■ **WRITTEN TASK A**
Using the album reviews, decide whether each statement agrees with the text: (i) "Avalon" reached the top of a Billboard chart; (ii) Kaskade is based in Los Angeles; (iii) Kid606 has been challenging electronic-music convention since 1998. Answer yes or no for each and quote the deciding words.
■ **WRITTEN TASK B**
Update the passage of the album reviews from "From hardcore gabba" to "Unfinished Symphony (Kufula)", putting "rich" in place of "lush".
■ **WRITTEN TASK C**
According to the album reviews, how long did Juliet spend writing Random Order with Stuart Price?

■ **TEXT**

=======

After a near-fatal accident in Thailand a couple years ago, it's a safe bet that Alex Gold has put aside paragliding for a while. But his return to bending the rules of dance music on his first artist album sometimes pays off more than extreme sports do. Sure, Gold employs a repetitive house formula in club burners like “Energy Bomb” and “Who Decides,” but he proficiently lays busy atmospherics over warm, pulsing electronics for “String Theory” and the title track. “Flying” boasts deep downtempo grooves and again proves that hazardous risks are better taken in the studio. — Dominic Umile

JULIET

Random Order (Virgin)

A little rock, a little dance

You've likely heard “Avalon,” the debut single from Juliet's debut artist album; it was numero uno on Billboard's “Hot Dance Music/Club Play” chart. Accessible though it may be, Random Order isn't just another poorly executed attempt to meld rock and dance, partly because the man behind Les Rhythmes Digitales and Jacques Lu Cont was also the man beside Juliet in the studio. Written during an ambitious two weeks with Stuart Price, the album goes from electronic (“Au”) to acoustic (“Pot of Gold”), but its real strength is Juliet's chameleonlike voice, which drones as well as soars. — Genevieve Powers

KASKADE

House of Om (Om)

Order your sangria now

San Francisco — based DJ and producer Kaskade (aka Ryan Raddon) weaves a warm mix in typical Om style to serenade the sultry nights of the summer months. A devout Pro Tools supporter, Kaskade often layers and chops up samples within a track — a practice showcased on his remix of David Morales' “Here I Am.” A bouncy, upbeat bass line runs through most of the mix while synths and piano chords swirl around vocals that range from whispered and dreamy (Kaskade's mixes of “I Knew You When” and “Give It Up for Free”) to all-out diva (DJ Hal's “Don't Give Up”). — Genevieve Powers

KID606

Resilience (Tigerbeat6)

Kid of a thousand faces returns

From hardcore gabba madness and clicks-and-cuts passivity to mash-up mixes, Kid606 (aka Miguel Depedro) has, since 1998, messed with preconceptions and flaunted electronic-music convention. Resilience is possibly his most personal deviation yet and easily the most unusual. Combining ambient textures with diverse rhythm elements, Kid606 tempers his tracks with found sounds (“Xmas Funk”), dancehall downbeats (“Hold It Together”), tweaked-out techno variations (“Sugarcoated”) and Hawaiian island bliss (“I Miss You”). Regardless of style, Resilience is as lush as a rainforest canopy. — Ken Micallef

DAKAH HIP HOP ORCHESTRA

Unfinished Symphony (Kufula)

=======

■ **ITEMS**
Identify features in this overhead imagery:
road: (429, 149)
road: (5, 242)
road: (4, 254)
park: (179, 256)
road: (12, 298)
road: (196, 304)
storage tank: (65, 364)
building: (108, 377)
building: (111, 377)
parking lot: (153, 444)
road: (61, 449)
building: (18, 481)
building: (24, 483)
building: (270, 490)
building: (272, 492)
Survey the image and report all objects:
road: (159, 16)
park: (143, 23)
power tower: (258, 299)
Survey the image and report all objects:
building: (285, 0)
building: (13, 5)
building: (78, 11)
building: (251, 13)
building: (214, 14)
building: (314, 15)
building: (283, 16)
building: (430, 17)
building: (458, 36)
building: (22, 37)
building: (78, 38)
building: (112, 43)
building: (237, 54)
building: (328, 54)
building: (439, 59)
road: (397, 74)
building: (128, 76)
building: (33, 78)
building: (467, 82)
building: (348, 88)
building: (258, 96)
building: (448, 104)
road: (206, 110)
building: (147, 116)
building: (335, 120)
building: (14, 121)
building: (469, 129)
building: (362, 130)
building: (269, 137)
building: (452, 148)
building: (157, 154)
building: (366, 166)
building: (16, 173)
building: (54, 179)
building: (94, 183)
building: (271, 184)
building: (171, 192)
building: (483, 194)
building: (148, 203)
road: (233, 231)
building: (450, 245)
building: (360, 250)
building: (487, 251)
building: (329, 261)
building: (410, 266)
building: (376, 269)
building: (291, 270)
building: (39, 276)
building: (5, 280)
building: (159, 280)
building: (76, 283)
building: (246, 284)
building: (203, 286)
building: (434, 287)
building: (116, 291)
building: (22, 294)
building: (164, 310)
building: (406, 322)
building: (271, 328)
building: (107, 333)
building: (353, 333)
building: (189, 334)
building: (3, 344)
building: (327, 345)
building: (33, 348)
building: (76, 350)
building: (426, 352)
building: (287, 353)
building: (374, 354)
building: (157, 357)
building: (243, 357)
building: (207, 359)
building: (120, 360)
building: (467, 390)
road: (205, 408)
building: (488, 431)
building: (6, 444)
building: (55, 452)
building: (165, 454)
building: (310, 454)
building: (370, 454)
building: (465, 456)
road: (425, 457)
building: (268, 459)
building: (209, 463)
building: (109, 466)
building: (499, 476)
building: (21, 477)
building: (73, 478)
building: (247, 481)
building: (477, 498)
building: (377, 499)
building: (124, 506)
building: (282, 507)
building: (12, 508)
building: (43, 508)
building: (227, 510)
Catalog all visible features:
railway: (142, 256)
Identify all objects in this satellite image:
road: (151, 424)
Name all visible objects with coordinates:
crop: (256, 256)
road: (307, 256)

=======

■ **FULL RESPONSE A**
(i) Yes: "it was numero uno on Billboard's “Hot Dance Music/Club Play” chart"
(ii) No: "San Francisco — based DJ and producer Kaskade"
(iii) Yes: "has, since 1998, messed with preconceptions and flaunted electronic-music convention"

■ **FULL RESPONSE B**
From hardcore gabba madness and clicks-and-cuts passivity to mash-up mixes, Kid606 (aka Miguel Depedro) has, since 1998, messed with preconceptions and flaunted electronic-music convention. Resilience is possibly his most personal deviation yet and easily the most unusual. Combining ambient textures with diverse rhythm elements, Kid606 tempers his tracks with found sounds (“Xmas Funk”), dancehall downbeats (“Hold It Together”), tweaked-out techno variations (“Sugarcoated”) and Hawaiian island bliss (“I Miss You”). Regardless of style, Resilience is as rich as a rainforest canopy. — Ken Micallef

DAKAH HIP HOP ORCHESTRA

Unfinished Symphony (Kufula)

■ **FULL RESPONSE C**
Two weeks.